Once we got to the party, the first of many confusing but delightful realizations was had–namely, that the party was being held on the top floor of a bakery. We said hello to the host brother (who promptly retreated with his program girlfriend for canoodling) and–since it was midnight and we were the first to arrive–set about interpretive dancing.
Now, generally speaking, the Senegalese dancing that I have seen in clubs is Serious Business. When you roll out at 1 in the morning, clubbing takes on a sort of grim determination. So you can imagine my delight when I discovered the following things: the floor was slippery, the music was “Get Low,” and language partner and host brother were doing the ironic running man with me, complete with hand gestures.
I finally found my stupid dance companions! I finally found a situation in which I could stupid dance without anyone trying to rub themselves on me and/or steal my phone! It was the best. (It was made even better by the addition of gin from someone’s purse, soda from the gas station, and oragami paper cups that I made because I am nothing if not crafty.)

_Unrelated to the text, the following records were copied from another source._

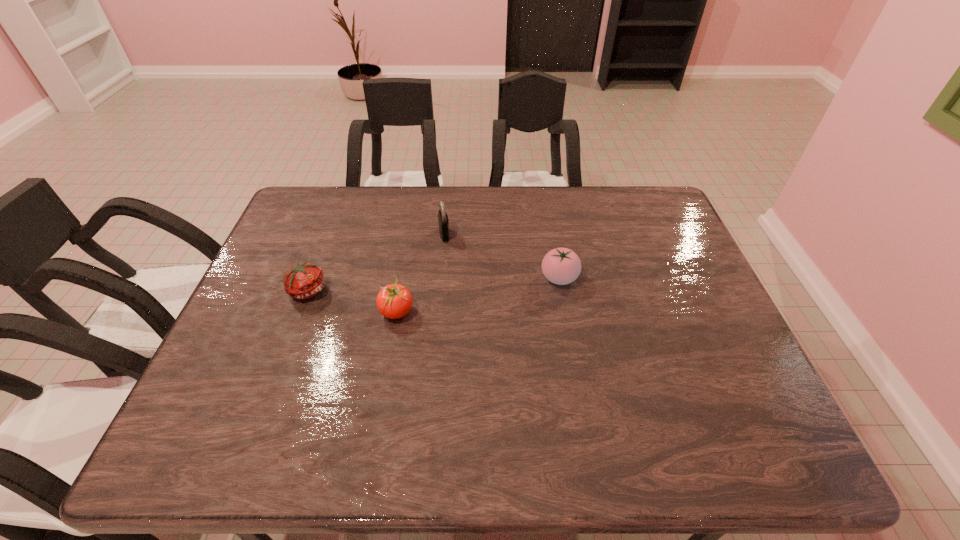
The image size is (960, 540). I want to click on the farthest object, so [443, 221].

In order to click on the second object from right to left in this screenshot , I will do `click(443, 221)`.

What are the coordinates of `the rightmost object` in the screenshot? It's located at (561, 266).

Identify the location of the second object from left to right. (394, 301).

Find the location of a particular element. The height and width of the screenshot is (540, 960). the leftmost tomato is located at coordinates (305, 280).

Locate an element on the screen. This screenshot has width=960, height=540. blank space located 0.060m on the back of the padlock is located at coordinates pyautogui.click(x=446, y=215).

Where is `vacant space situated on the back of the rightmost object`? The height and width of the screenshot is (540, 960). vacant space situated on the back of the rightmost object is located at coordinates (549, 221).

The image size is (960, 540). In order to click on vacant space located 0.130m on the left of the second object from left to right in this screenshot , I will do click(x=328, y=312).

What are the coordinates of `vacant region located 0.400m on the back of the leftmost tomato` in the screenshot? It's located at (345, 193).

Find the location of `object situated at the far edge`. object situated at the far edge is located at coordinates (443, 221).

We merrily danced the night away, and when someone did try to grind the girls banded together to fend them off with our elbows. I danced with language partner and a few others (who, in a novel change, approached me from the front), and I managed to get into a cab before anyone fell down the stairs, got a hickey, or had discussions about their jifondas* in the bakery. Easily my favorite completely bizarre Dakar experience so far.
* Wolof concept which basically entails having a badonk like J. Lo. When our host families want us to eat more, they tell us the dish will give us a jifonda.